** Data records **
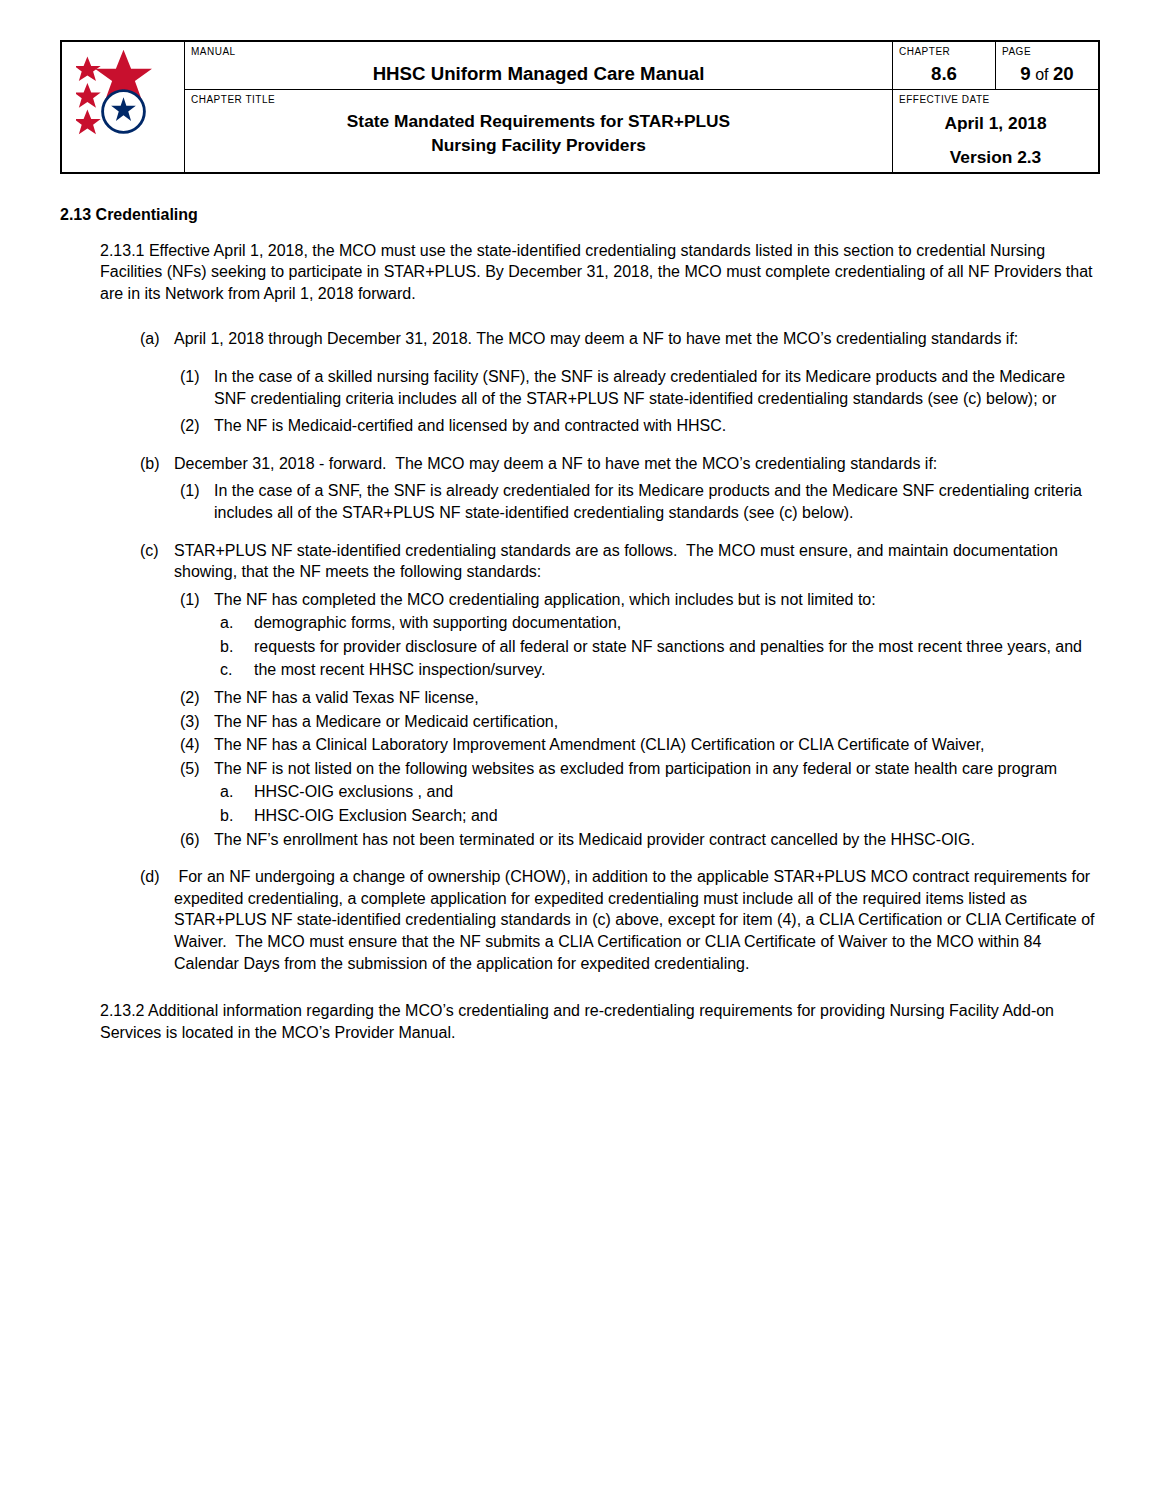| | MANUAL HHSC Uniform Managed Care Manual | CHAPTER 8.6 | PAGE 9 of 20 |
| CHAPTER TITLE State Mandated Requirements for STAR+PLUS Nursing Facility Providers | EFFECTIVE DATE April 1, 2018 Version 2.3 |
2.13 Credentialing
2.13.1 Effective April 1, 2018, the MCO must use the state-identified credentialing standards listed in this section to credential Nursing Facilities (NFs) seeking to participate in STAR+PLUS. By December 31, 2018, the MCO must complete credentialing of all NF Providers that are in its Network from April 1, 2018 forward.
(a) April 1, 2018 through December 31, 2018. The MCO may deem a NF to have met the MCO’s credentialing standards if:
(1) In the case of a skilled nursing facility (SNF), the SNF is already credentialed for its Medicare products and the Medicare SNF credentialing criteria includes all of the STAR+PLUS NF state-identified credentialing standards (see (c) below); or
(2) The NF is Medicaid-certified and licensed by and contracted with HHSC.
(b) December 31, 2018 - forward. The MCO may deem a NF to have met the MCO’s credentialing standards if:
(1) In the case of a SNF, the SNF is already credentialed for its Medicare products and the Medicare SNF credentialing criteria includes all of the STAR+PLUS NF state-identified credentialing standards (see (c) below).
(c) STAR+PLUS NF state-identified credentialing standards are as follows. The MCO must ensure, and maintain documentation showing, that the NF meets the following standards:
(1) The NF has completed the MCO credentialing application, which includes but is not limited to:
a. demographic forms, with supporting documentation,
b. requests for provider disclosure of all federal or state NF sanctions and penalties for the most recent three years, and
c. the most recent HHSC inspection/survey.
(2) The NF has a valid Texas NF license,
(3) The NF has a Medicare or Medicaid certification,
(4) The NF has a Clinical Laboratory Improvement Amendment (CLIA) Certification or CLIA Certificate of Waiver,
(5) The NF is not listed on the following websites as excluded from participation in any federal or state health care program
a. HHSC-OIG exclusions , and
b. HHSC-OIG Exclusion Search; and
(6) The NF’s enrollment has not been terminated or its Medicaid provider contract cancelled by the HHSC-OIG.
(d) For an NF undergoing a change of ownership (CHOW), in addition to the applicable STAR+PLUS MCO contract requirements for expedited credentialing, a complete application for expedited credentialing must include all of the required items listed as STAR+PLUS NF state-identified credentialing standards in (c) above, except for item (4), a CLIA Certification or CLIA Certificate of Waiver. The MCO must ensure that the NF submits a CLIA Certification or CLIA Certificate of Waiver to the MCO within 84 Calendar Days from the submission of the application for expedited credentialing.
2.13.2 Additional information regarding the MCO’s credentialing and re-credentialing requirements for providing Nursing Facility Add-on Services is located in the MCO’s Provider Manual.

** What the task requires **
Count each line of the listing above that holds the string "April", and state that count without anything added.

** Answer below **
3